Grundlohnrate

Grundlohnrate

Die Grundlohnrate ist eine zentrale Rechengröße im deutschen Gesundheitswesen und bezeichnet die durchschnittliche prozentuale Veränderung der beitragspflichtigen Einnahmen der Mitglieder der gesetzlichen Krankenversicherung (GKV). Sie dient als Orientierungswert für die Entwicklung von Vergütungen im Gesundheitssektor.
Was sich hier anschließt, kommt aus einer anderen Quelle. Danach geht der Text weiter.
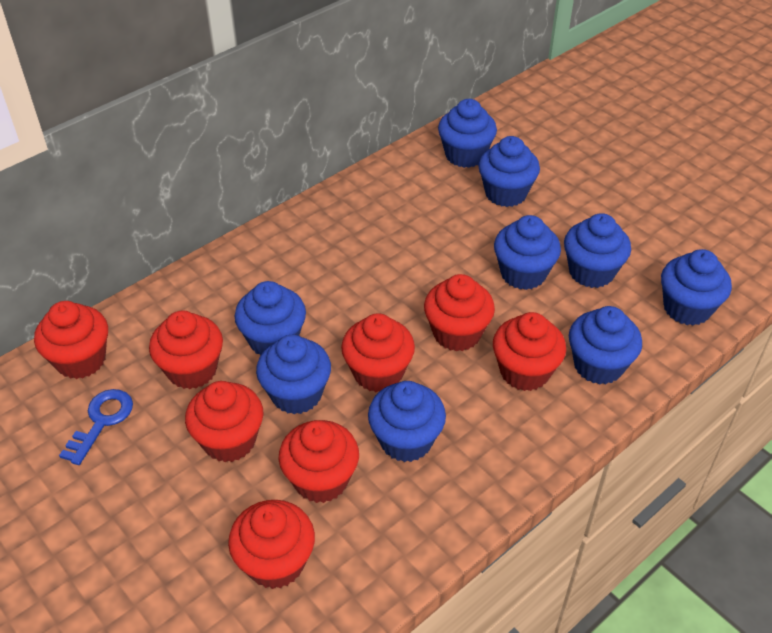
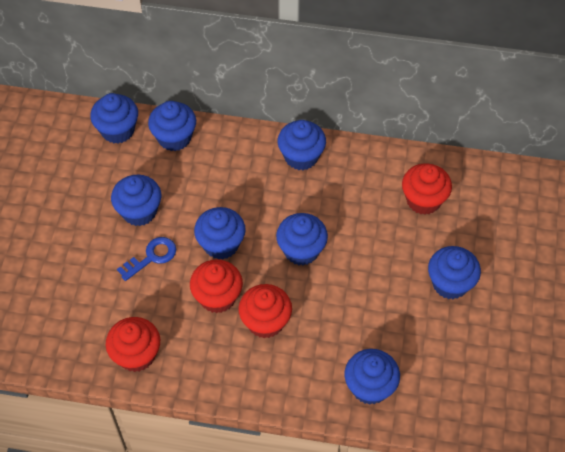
blue cupcake: [235,281,306,356] [256,335,331,414] [368,381,446,462] [438,99,497,168] [478,136,540,207] [494,215,561,290] [564,213,631,288] [569,306,642,385] [661,249,732,326] = 9 -> [90,93,138,144] [111,175,161,226] [148,101,196,151] [194,207,246,260] [276,213,328,266] [278,120,326,170] [344,349,400,405] [428,246,481,299] = 8
red cupcake: [34,301,108,379] [149,310,223,389] [185,381,263,462] [228,500,315,589] [279,420,359,503] [341,313,415,392] [424,274,495,352] [493,312,566,391] = 8 -> [106,317,160,372] [190,259,243,313] [238,284,292,338] [402,163,452,215] = 4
Rechtsgrundlage ist das Sozialgesetzbuch V (SGB V), insbesondere § 71. Dort ist festgelegt, dass sich die Vergütungen für Leistungen von Ärzten, Zahnärzten, Krankenhäusern und anderen Leistungserbringern grundsätzlich an der Grundlohnrate orientieren sollen.

Festlegung der Höhe

Die Grundlohnrate wird jährlich vom Bundesministerium für Gesundheit auf Basis statistischer Daten berechnet. Sie spiegelt die Einkommensentwicklung der gesetzlich Versicherten wider und soll sicherstellen, dass die Ausgaben der GKV im Gleichgewicht mit den Einnahmen bleiben.
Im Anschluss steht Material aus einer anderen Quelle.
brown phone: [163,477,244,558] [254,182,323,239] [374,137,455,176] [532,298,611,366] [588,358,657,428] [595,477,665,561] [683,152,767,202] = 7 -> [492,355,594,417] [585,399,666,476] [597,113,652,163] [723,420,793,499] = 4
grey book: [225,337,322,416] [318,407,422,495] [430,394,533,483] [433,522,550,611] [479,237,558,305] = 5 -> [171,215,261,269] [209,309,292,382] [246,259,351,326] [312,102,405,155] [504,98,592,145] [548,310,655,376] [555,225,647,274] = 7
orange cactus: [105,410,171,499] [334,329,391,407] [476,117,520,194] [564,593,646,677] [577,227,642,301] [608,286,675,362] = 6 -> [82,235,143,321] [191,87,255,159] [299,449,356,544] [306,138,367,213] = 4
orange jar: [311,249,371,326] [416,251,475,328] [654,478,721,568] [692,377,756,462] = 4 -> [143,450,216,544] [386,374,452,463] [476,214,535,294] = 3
Grundlohnrate in der Praxis

In der Praxis hat die Grundlohnrate eine wichtige Steuerungsfunktion: Sie begrenzt den Anstieg der Gesundheitsausgaben, indem sie als Obergrenze für Vergütungssteigerungen dient. Sie bildet eine Verhandlungsgrundlage zwischen Krankenkassen und Leistungserbringern. In bestimmten Bereichen kann von ihr abgewichen werden, etwa bei besonderem Versorgungsbedarf oder strukturellen Reformen.

Kritik an Grundlohnrate

Kritisch wird mitunter angemerkt, dass die Orientierung an der Grundlohnrate medizinischen Fortschritt, demografische Entwicklungen oder steigende Kosten im Gesundheitswesen nur unzureichend abbilde. Befürworter sehen in ihr hingegen ein notwendiges Instrument zur finanziellen Stabilisierung der gesetzlichen Krankenversicherung.